Gurudeva: Well, it's nice to see that our school system is so strict and working with the police. Here on Kauai, we really have an excellent police department.
Arumugaswami: Lieutenant Alvin Sato described a program called 'DARE - Drug Abuse Resistance Education', that the county had adapted from the Los Angeles Police Department. I was amazed to find that this program regarding drugs was being taught in the fifth grade, to ten year old children. It was taught by police officers. It was a fourteen week course, forty-five minutes per week and the officers would go to the school and teach the children how to say no to drugs, what drugs were like, and what the effect of drugs were upon them.
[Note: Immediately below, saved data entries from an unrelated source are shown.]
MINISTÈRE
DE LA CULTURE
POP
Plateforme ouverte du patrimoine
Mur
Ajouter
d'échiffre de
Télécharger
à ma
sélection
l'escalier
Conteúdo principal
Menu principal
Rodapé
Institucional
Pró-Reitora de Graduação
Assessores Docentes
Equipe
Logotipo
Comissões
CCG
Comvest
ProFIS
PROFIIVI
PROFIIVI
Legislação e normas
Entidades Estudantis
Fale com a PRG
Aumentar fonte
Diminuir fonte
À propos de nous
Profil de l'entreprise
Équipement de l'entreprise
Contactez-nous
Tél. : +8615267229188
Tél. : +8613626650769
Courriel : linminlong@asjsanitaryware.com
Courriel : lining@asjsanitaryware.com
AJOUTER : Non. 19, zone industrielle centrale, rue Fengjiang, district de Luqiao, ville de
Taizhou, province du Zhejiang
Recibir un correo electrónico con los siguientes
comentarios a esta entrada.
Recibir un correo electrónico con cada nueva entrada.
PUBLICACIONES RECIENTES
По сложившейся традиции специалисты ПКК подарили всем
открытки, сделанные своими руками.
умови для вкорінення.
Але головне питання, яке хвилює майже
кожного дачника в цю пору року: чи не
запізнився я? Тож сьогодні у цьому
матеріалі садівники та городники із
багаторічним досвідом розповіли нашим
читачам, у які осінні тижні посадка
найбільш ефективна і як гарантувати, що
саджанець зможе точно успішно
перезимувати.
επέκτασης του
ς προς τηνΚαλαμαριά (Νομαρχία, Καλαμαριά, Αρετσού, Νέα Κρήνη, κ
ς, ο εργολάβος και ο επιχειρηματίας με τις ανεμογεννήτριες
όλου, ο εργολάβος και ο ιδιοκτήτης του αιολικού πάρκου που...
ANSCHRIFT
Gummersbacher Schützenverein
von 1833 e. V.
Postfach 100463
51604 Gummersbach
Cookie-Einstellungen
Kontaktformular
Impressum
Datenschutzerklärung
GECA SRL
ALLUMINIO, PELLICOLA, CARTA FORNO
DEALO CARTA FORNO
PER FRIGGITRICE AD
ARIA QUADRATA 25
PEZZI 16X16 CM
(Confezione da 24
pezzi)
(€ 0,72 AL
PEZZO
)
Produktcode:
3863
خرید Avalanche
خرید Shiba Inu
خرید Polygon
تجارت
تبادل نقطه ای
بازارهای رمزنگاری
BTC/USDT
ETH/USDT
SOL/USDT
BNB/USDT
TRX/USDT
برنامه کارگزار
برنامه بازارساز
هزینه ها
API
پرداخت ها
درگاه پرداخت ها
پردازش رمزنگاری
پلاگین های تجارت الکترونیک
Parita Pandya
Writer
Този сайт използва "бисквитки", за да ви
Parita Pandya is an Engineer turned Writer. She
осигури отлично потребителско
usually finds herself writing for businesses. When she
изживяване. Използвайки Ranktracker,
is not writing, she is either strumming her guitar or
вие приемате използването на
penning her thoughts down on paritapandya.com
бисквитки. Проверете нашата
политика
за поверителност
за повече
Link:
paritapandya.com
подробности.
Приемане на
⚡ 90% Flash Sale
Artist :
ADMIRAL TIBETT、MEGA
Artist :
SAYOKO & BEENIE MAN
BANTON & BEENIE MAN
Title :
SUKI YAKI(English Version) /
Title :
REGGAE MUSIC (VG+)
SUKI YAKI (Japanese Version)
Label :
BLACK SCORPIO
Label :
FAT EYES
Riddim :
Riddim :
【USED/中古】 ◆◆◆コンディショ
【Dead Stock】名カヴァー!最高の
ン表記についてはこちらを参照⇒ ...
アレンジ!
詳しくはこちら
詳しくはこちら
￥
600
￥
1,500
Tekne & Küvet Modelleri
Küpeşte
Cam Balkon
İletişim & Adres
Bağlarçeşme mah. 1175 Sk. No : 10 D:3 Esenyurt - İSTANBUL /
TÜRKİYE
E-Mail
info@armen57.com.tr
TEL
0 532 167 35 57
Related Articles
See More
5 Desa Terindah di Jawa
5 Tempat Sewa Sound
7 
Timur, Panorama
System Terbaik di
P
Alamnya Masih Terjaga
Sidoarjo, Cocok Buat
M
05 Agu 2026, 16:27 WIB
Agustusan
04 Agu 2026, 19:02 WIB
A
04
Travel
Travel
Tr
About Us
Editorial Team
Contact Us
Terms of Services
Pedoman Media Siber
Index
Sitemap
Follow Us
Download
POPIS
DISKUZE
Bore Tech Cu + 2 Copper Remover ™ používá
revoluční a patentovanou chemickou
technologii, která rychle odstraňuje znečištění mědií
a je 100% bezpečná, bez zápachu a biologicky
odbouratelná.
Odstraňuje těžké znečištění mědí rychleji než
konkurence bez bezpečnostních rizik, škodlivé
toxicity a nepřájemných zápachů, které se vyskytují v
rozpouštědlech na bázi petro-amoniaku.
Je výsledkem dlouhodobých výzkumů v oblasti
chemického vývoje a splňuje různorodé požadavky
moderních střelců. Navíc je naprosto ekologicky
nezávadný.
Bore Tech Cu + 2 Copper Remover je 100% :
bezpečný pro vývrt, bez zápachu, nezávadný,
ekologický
I asked Lieutenant Rosa, how effective this program was and he said that the University of Hawaii had done a study on it and determined that the program was as effective as the individual officers were effective, and that if the officers had the necessary skills for teaching ten-year olds and they were very dedicated to the program, then it tended to work, otherwise it did not tend to work. It was determined to do it at the fifth grade level because the Los Angeles Police Department had determined this as the age when children are most perceptive to education and the officers can impact them. At a later age, it seems it was too late".
Gurudeva: Well, we would like to put this program into our educational courses that go out all through Asia. We have been working very diligently for child-abuse and beatings in the home and wife-abuse. Actually we've just had Kiran Bedi, who was the warden of the largest prison in the world in New Delhi, India to be 'Guest of the Government', in the country of Mauritius and also now in South Africa, are talking along these similar lines.
We want to talk to everybody out there in cyberspace. You can be missionaries, you can spread the word. We want a new age, but the new age cannot be built on artificial, dangerous substances. All of you out there, who are in France and Italy and India and Sri Lanka, Norway, Sweden, Germany, who are listening to this - pass the word around. Be careful. Just say, "No". Don't risk your life, your reputation or your freedom.